気を取り直したリヒトは、まずはレスタに同席者の紹介を始めた。
「レスタ、紹介が遅くなってすまない。こちらは親交のあるイズナ侯爵家のアトール殿と、彼の細君のエリシャ殿だ」
立礼をとろうとする若い夫妻に、レスタが手振りでそれをとどめる。
一瞬迷うそぶりを見せた両人だったが、クラウドも続けて不要の意を示したことで、男は妻とともに姿勢のよい座礼で応えた。
「…では着席にて失礼いたします。ご同席の栄誉を賜わりました、イズナ侯爵家継嗣、アトールと申します。こちらに控えますのはイズナ・エリシャ・リード、北より迎えました私の妻にございます」
エリシャと申します、と優雅に一礼した濃茶色の髮の女性に、レスタは軽く目を瞠った。
言われてみれば、確かに眸の色がオリーブ色をしている。
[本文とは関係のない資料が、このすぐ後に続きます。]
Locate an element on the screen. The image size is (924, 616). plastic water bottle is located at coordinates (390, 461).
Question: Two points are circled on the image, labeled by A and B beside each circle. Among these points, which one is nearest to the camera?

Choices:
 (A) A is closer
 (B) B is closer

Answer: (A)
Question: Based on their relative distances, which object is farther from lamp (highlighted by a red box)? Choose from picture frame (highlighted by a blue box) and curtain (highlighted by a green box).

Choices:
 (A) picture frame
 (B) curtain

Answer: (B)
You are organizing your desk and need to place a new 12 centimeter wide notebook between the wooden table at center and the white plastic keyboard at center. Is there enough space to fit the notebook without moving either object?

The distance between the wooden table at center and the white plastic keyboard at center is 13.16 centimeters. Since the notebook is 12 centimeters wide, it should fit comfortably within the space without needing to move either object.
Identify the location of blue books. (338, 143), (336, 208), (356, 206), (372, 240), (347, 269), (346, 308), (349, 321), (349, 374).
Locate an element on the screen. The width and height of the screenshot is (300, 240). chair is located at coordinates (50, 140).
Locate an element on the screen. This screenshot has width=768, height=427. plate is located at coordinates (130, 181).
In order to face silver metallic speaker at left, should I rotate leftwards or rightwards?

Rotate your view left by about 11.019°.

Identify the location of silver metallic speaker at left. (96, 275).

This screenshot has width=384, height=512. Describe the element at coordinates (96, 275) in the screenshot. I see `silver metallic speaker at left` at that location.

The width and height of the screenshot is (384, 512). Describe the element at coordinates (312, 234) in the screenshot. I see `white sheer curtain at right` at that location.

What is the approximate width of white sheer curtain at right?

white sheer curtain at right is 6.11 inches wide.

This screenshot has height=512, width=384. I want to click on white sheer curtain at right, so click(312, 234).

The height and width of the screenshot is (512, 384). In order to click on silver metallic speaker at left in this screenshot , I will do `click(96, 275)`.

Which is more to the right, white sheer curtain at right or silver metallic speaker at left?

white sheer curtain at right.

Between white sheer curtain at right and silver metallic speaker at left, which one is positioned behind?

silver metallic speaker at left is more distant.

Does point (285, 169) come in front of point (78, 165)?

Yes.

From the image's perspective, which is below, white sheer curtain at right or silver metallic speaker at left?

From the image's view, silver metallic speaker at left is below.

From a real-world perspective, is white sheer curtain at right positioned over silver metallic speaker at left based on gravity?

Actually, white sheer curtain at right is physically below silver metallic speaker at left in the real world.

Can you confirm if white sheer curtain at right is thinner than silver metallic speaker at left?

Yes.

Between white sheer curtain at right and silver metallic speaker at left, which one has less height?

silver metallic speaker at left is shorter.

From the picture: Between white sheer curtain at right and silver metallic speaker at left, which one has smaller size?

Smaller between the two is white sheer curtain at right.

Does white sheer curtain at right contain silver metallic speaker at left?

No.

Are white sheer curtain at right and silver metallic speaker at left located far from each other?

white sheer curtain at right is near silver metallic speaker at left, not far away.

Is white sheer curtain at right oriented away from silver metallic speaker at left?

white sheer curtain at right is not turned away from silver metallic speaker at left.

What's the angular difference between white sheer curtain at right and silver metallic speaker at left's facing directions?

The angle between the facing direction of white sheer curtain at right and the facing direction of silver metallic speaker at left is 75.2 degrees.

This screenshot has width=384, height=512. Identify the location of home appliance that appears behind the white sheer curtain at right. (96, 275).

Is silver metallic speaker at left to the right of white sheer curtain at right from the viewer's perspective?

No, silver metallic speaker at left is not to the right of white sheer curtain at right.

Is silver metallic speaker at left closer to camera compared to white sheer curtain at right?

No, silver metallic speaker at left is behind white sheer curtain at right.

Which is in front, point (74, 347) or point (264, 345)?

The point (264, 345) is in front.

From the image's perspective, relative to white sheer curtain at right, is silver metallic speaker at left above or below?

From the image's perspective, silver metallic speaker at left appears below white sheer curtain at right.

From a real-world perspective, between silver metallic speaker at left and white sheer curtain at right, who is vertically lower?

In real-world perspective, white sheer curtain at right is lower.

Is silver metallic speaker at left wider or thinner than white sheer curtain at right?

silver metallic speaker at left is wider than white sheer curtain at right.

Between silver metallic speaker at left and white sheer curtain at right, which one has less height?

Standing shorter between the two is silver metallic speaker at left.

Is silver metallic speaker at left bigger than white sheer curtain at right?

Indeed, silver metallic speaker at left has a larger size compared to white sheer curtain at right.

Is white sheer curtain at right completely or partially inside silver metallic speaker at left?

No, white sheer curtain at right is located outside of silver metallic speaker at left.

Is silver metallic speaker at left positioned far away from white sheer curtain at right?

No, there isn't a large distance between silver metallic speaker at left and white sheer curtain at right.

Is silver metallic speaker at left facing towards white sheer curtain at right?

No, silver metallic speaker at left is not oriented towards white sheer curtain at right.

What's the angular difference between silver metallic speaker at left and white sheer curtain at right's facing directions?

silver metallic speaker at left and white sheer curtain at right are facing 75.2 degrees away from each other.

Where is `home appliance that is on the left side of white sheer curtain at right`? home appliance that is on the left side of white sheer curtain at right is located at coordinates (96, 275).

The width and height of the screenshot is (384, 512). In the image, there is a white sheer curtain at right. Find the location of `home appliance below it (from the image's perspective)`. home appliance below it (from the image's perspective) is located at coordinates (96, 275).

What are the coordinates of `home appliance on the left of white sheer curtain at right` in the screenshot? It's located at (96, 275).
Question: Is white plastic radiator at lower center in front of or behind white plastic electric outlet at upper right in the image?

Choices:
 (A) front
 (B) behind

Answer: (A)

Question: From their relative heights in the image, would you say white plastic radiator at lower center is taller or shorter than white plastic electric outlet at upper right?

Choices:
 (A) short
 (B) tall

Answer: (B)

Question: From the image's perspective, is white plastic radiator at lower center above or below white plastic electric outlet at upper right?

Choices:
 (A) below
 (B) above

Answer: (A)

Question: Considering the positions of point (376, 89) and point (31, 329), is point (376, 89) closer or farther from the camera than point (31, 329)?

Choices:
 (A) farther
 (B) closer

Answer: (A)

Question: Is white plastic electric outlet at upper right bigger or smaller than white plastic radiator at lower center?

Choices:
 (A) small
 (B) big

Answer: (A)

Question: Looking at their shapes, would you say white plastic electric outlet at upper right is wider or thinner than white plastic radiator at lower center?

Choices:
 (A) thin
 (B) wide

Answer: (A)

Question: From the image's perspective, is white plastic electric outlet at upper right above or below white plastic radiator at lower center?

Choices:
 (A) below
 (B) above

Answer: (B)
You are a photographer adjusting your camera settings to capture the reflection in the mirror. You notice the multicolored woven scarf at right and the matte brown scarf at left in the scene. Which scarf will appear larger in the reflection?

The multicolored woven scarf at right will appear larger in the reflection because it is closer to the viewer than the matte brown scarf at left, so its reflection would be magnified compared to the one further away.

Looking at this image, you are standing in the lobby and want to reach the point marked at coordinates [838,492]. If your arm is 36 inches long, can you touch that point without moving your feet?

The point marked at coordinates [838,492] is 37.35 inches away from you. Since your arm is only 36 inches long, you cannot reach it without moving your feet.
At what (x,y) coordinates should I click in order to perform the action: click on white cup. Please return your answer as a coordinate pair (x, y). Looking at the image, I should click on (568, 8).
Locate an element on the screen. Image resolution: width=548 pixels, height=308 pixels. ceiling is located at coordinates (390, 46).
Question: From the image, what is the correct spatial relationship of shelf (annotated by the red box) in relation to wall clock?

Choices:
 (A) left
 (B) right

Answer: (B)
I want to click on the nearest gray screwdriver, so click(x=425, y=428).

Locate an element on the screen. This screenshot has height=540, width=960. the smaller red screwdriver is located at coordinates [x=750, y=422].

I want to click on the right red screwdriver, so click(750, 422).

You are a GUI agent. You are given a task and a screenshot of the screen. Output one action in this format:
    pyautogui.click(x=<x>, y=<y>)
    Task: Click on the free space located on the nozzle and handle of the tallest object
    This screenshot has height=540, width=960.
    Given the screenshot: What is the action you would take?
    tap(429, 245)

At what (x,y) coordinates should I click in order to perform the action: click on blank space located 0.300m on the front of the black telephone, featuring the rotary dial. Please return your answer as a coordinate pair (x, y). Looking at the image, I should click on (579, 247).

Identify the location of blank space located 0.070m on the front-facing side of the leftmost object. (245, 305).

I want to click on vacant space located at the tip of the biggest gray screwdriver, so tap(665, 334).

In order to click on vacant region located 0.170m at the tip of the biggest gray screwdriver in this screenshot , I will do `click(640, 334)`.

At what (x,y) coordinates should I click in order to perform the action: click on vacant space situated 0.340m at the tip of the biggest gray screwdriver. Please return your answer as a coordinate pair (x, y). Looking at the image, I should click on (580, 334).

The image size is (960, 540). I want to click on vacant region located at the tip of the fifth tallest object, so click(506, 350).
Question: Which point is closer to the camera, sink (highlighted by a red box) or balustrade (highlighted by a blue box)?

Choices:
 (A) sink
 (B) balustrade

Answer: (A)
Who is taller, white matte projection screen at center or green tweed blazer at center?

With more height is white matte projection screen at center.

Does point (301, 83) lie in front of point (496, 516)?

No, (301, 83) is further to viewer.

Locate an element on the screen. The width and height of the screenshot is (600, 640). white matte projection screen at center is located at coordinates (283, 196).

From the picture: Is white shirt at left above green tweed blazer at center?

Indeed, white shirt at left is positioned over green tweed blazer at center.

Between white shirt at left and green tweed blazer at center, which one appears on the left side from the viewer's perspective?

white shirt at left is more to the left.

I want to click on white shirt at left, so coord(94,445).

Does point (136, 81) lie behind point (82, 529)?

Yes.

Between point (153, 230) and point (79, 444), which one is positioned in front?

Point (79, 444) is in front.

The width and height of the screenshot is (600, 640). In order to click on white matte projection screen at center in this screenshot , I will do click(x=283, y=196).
目鼻立ちもナーガのそれとは若干異なる。
「エリシャの生家は祖父の代と、それ以前にもナーガ貴族とは何度か婚姻を結んでいたそうです」
「リードは生家からの持参地、生家は辺境のアムネリスと申します」
「アムネリス…」
聞き覚えがあった。というより、レスタはその名を知っていた。
アムネリスといえば、国境を挟んでノエルの『斜向かい』とも言える位置関係のカレリアの貴族だ。
ノエルとじかに隣接しているのはナーガのカムリとカレリアのオルディエだが、このオルディエの隣の隣に位置するのがアムネリスである。
ノエルと隣接しているわけでもないし、家同士の交流もまったくないが、レスタとアムネリスには多少の因果を含んだ関係がある。
そしてこの因果こそが、レスタの髪や肌の色に起因するという、そういうアレだ。
家名だけでも知っているのは当然だった。
ここまでの相関図をざっと浚ったレスタは、無言でクラウドを横目に見やった。
「探したらコイツがど真ん中だった」
「………」
主語どこ行った。と思ったレスタだが、面倒くさいのでそこは流した。
これを意訳すると、カレリアのアムネリス家と血縁のあるナーガ貴族を探したら、過去じゃなく現役のイズナ・アトールに的中した、という感じだろう。
なにが? というのは一旦置いておいて。
(…いやまあ、分かるけども…)
アムネリスはカレリアの辺境貴族で、カムリにもノエルにも比較的近くて、いまとなっては遠くて薄いはずが、ある意味どこよりも『近くて濃い』レスタの血縁だ。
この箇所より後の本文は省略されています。